SUPPLIED PASSAGE:

▼▼▼

On Mon, Oct 26 2009, Corrado Zoccolo wrote:
> Hi Jens
> On Mon, Oct 26, 2009 at 12:40 PM, Jens Axboe <jens.axboe@...cle.com> wrote:
> > On Sat, Oct 24 2009, Corrado Zoccolo wrote:
> >> You identified the problem in the idling logic, that reduces the
> >> throughput in this particular scenario, in which various threads or
> >> processes issue (in random order) the I/O requests with different I/O
> >> contexts on behalf of a single entity.
> >> In this case, any idling between those threads is detrimental.
> >> Ideally, such cases should be already spotted, since think time should
> >> be high for such processes, so I wonder if this indicates a problem in
> >> the current think time logic.
> >
> > That isn't necessarily true, it may just as well be that there's very
> > little think time (don't see the connection here). A test case to
> > demonstrate this would be a number of processes/threads splitting a
> > sequential read of a file between them.
> 
> Jeff said that the huge performance drop was not observable with noop
> or any other work conserving scheduler.
> Since noop doesn't enforce any I/O ordering, but just ensures that any
> I/O passes through ASAP,
> this means that the biggest problem is due to idling, while the
> increased seekiness has just a small impact.

Not true, noop still does merging. And even if it didn't, if you have
queuing on the device side things may still work out. The key being that
you actually send those off to the device, which the idling will prevent
for CFQ. The biggest problem is of course due to idling, if we didn't
idle between the cooperating processes then there would not be an issue.

▲▲▲

COLLECTED DATA:
▼▼▼

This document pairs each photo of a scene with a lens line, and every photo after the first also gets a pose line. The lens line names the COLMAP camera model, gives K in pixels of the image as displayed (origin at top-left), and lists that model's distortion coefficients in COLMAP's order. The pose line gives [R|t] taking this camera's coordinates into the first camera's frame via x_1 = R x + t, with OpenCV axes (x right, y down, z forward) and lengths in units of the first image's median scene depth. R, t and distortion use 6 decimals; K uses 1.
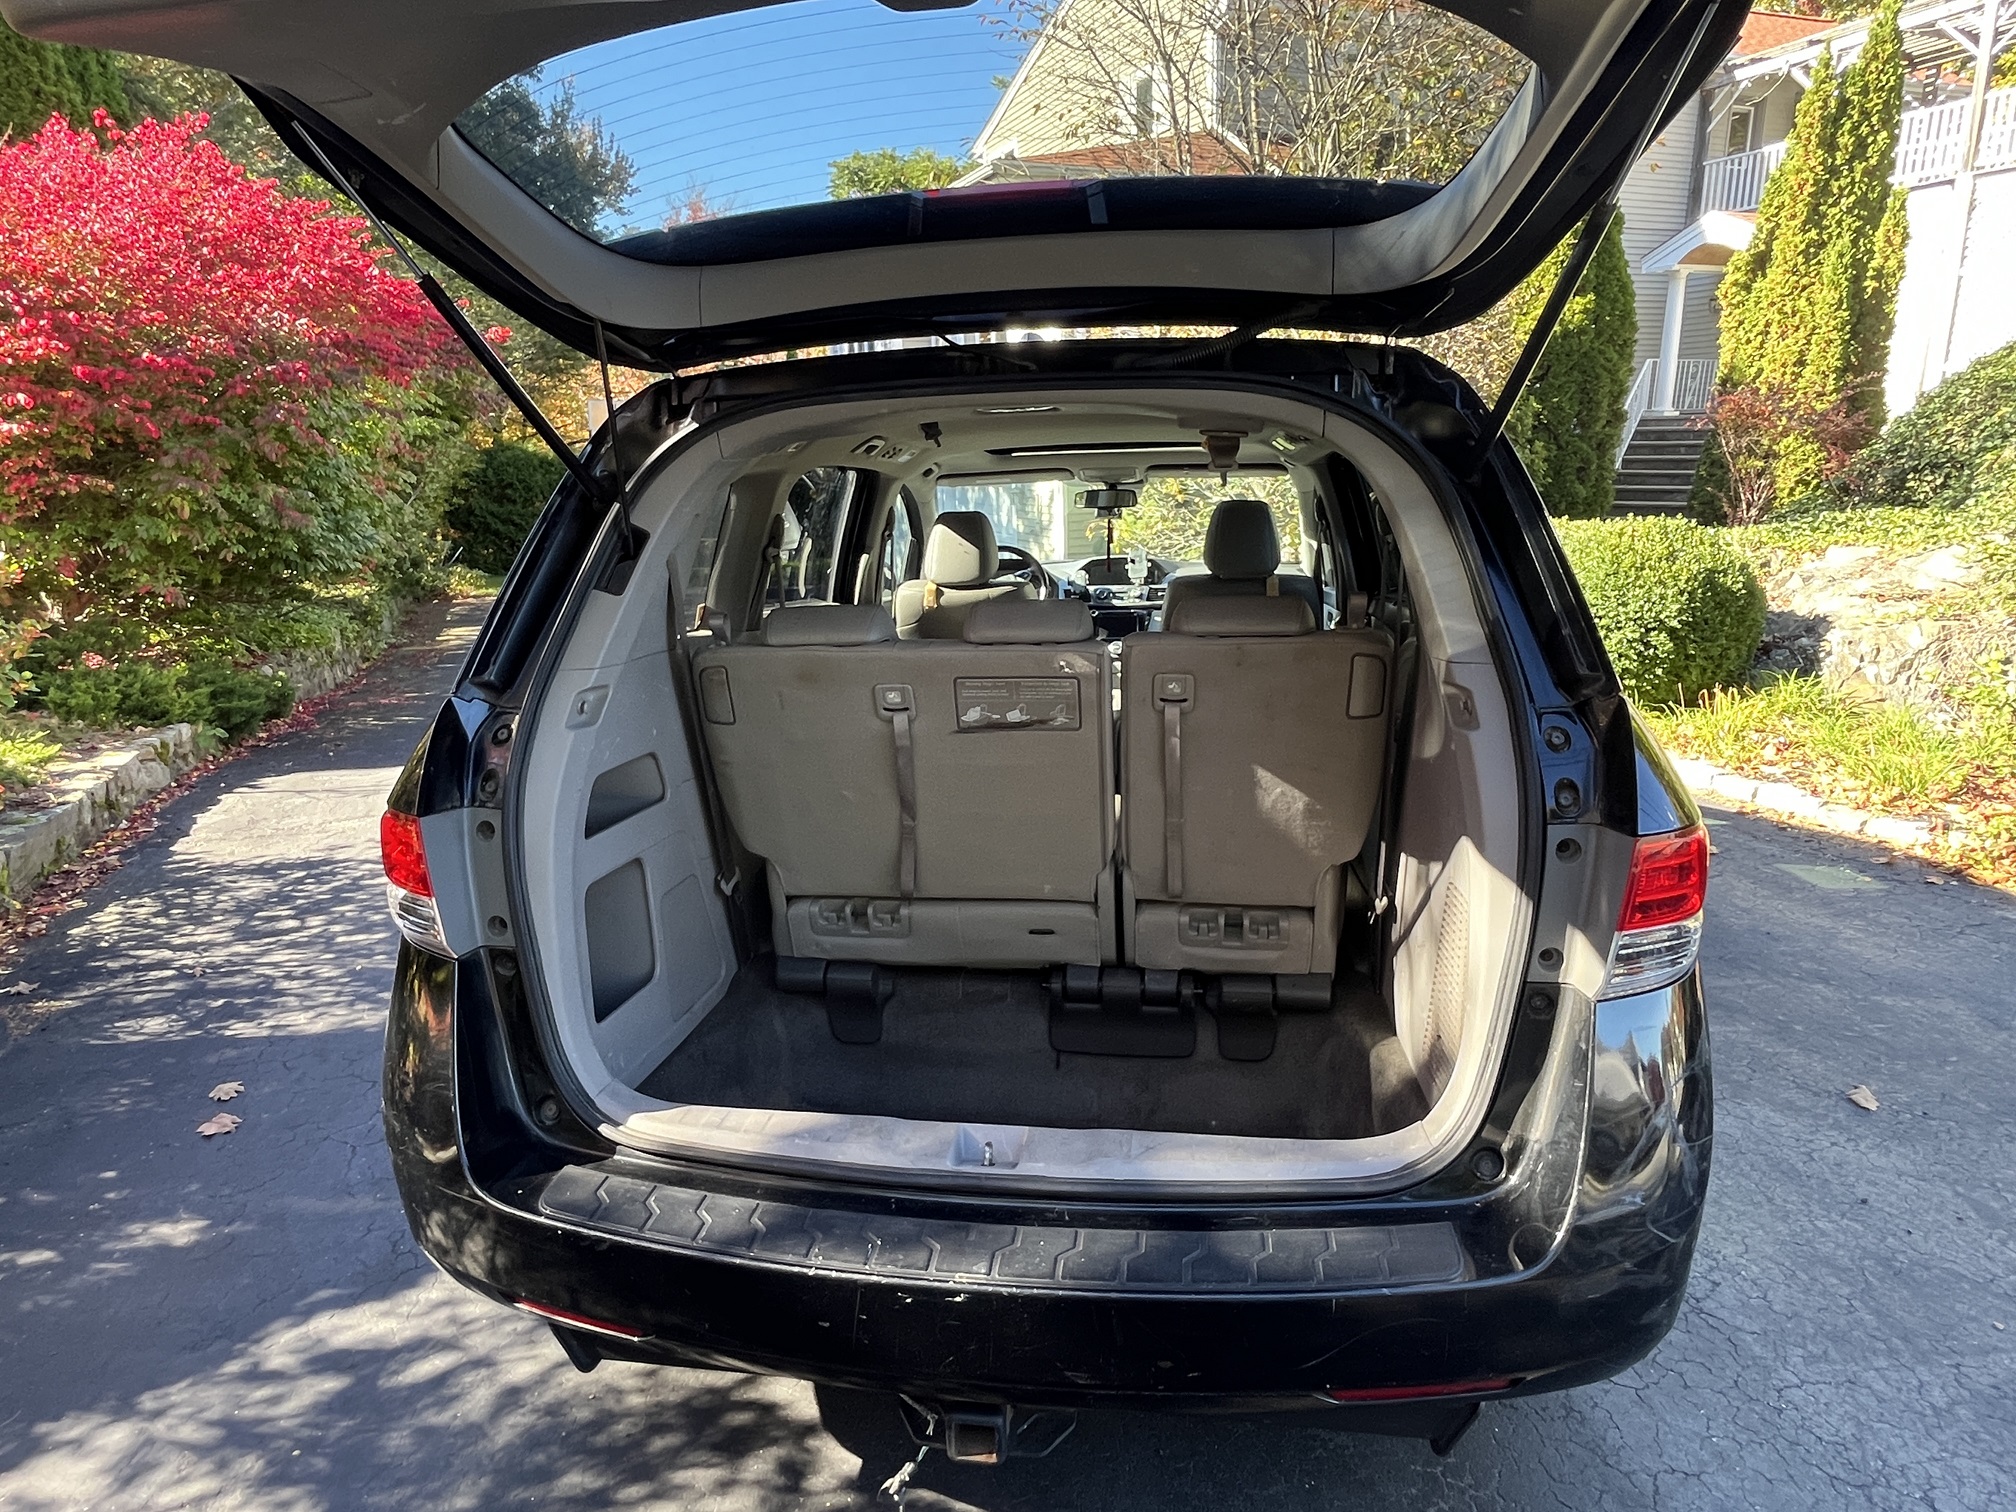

▲▲▲

YOUR TASKS:
(a) Write out the CFQ idling discussion word for word, from "On Mon, Oct 26 2009, Corrado" up to and including "think time logic.".
(b) Carry the CFQ idling discussion forward from its last sentence.
The lines have nothing to do with the CFQ idling discussion.

ANSWERS PROVIDED:
(a)
On Mon, Oct 26 2009, Corrado Zoccolo wrote:
> Hi Jens
> On Mon, Oct 26, 2009 at 12:40 PM, Jens Axboe <jens.axboe@...cle.com> wrote:
> > On Sat, Oct 24 2009, Corrado Zoccolo wrote:
> >> You identified the problem in the idling logic, that reduces the
> >> throughput in this particular scenario, in which various threads or
> >> processes issue (in random order) the I/O requests with different I/O
> >> contexts on behalf of a single entity.
> >> In this case, any idling between those threads is detrimental.
> >> Ideally, such cases should be already spotted, since think time should
> >> be high for such processes, so I wonder if this indicates a problem in
> >> the current think time logic.

(b)
And this is exactly what Jeff has done, merge those.

The test app is of course timing sensitive to some degree, since if the
threads get too far out of sync then things will go down the drain.

You could argue that decreasing the seekiness threshold would "fix"
that, but that would surely not work for other cases where and app is
mostly sequential but has to fetch meta data and such.

> So your test case doesn't actually match the observations: each thread
> will always have new requests to submit (so idling doesn't penalize
> too much here), while the seekiness introduced will be the most
> important factor.
> 
> I think the real test case is something like (single dd through nfs via udp):
> * there is a single thread, that submits a small number of requests
> (e.g. 2) to a work queue, and wait for their completion before
> submitting new requests
> * there is a thread pool that executes those requests (1 thread runs 1
> request), and signals back completion. Threads in the pool are
> selected randomly.

Same thing, you just get rid of the timing constraint. A test case would
ensure that as well.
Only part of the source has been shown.